Henry was brought up Lutheran, the leading church in his boyhood town, but when he went to college he gravitated to the Episcopal Church. He attended his first Quaker Meeting while working with the AFSC and became a member of Radnor Meeting in 1951. Over the years he was very active in that Meeting and in other Quaker organizations. He was active in the AFSC for thirty years, serving as chairman of the Board of Trustees and on many committees. He was on the boards of Friends Journal and Haverford College. In 1999 he transferred his membership from Radnor to Midcoast Meeting.

In 1972 Henry retired at the youthful age of 60. The summer before, he and Janet had started looking for property in Maine, and in 1972 they bought their Deer Isle summer home which looks out over Pickering Cove. From 1972 until 1978 they spent summers on Deer Isle and winters in Radnor. One of the things he did in those early years of retirement was to work on a part-time basis with the Quaker United Nations Program. He wrote various reports on the U.N. which were circulated to a wide international mailing list. In 1974 he served as chairman of a conference in France, which brought together diplomats and scholars to consider how to save the Mediterranean Sea from biological extinction. This conference involved Palestinians and Israelis talking together in a way that had never happened before. He also wrote a book, The United Nations and Human Survival, published by the AFSC and sold by the U.N. in New York and Geneva.

Henry knew that Janet had a strong desire to live in Maine year round, so when he saw an ad in DownEast Magazine for a house in Sheepscot, (a town he vaguely knew) he followed it up and the couple moved there in 1978. He says, “It is an 1820 house in a very small village on a very broad tidal river, in a setting reminiscent of the English countryside.” Henry was concerned with leaving his Philadelphia activities and starting from scratch, but he found many like-minded people. He and Janet have been very happy with their move of twenty-five years ago.

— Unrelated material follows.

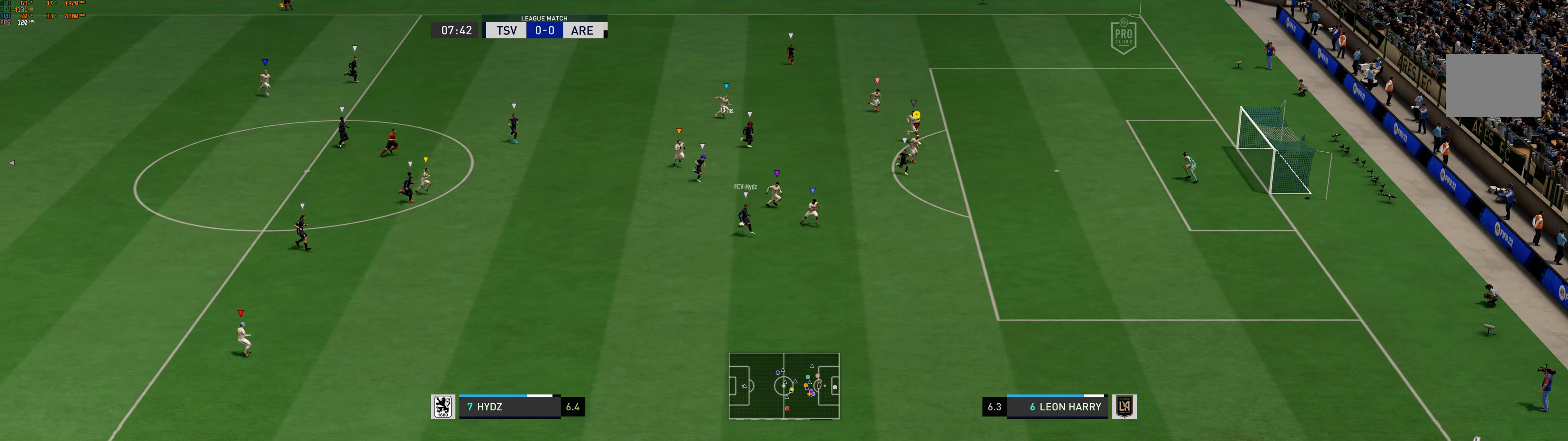
{"dt_ms": 500, "buttons": [], "left_stick": "center", "events": [[134, "R1", "up"], [184, "R1", "down"], [234, "R1", "up"], [484, "left_stick", "center"]]}
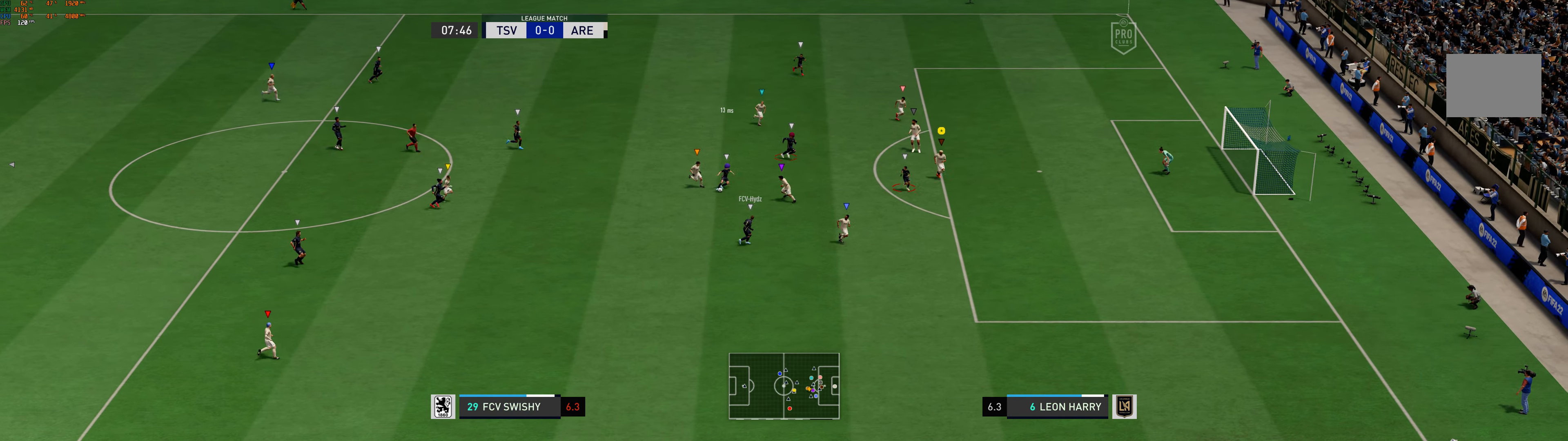
{"dt_ms": 500, "buttons": [], "left_stick": "up-left", "events": [[17, "left_stick", "left"], [117, "left_stick", "up-left"]]}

For many years Henry had been interested in art, and in retirement he began to paint again. Janet‘s background inspired him, but she was careful not to give instruction. At first there were only certain things he thought he could handle—the countryside in Pennsylvania or “diamonds in my own backyard,” but then his horizons broadened. He paints in an unstructured, “naïve” style. His paintings, landscapes in gouache, have been exhibited in many places in Maine and are in private collections. He was also president of the Deer Isle Artists Association for a number of years.

Although art has always been a strong interest, it has been a minor activity in busy retirement years in Maine. Henry’s major focus has been involvement with charitable organizations. After chairing the county chapter of the Red Cross, he became involved in the early 90’s with Miles Hospital in Damariscotta, where he served as president of the board and of the Miles Foundation during a period of new buildings and programs.

In 2002 Henry celebrated his 90th birthday, and today he is active, with a very vigorous mind. He has written, “A primary feature of this stage of life is that, being free of the pressing demands of earlier years, I have found increased opportunity for spiritual development. It is clear to me that each of us is a manifestation of God and that God’s love and wisdom can flow into us, giving us guidance and support in living.”

Henry Beerits is a wise, compassionate man whose presence in our Meeting and in our lives is a gift. We are indeed fortunate that Midcoast Meeting is his spiritual home.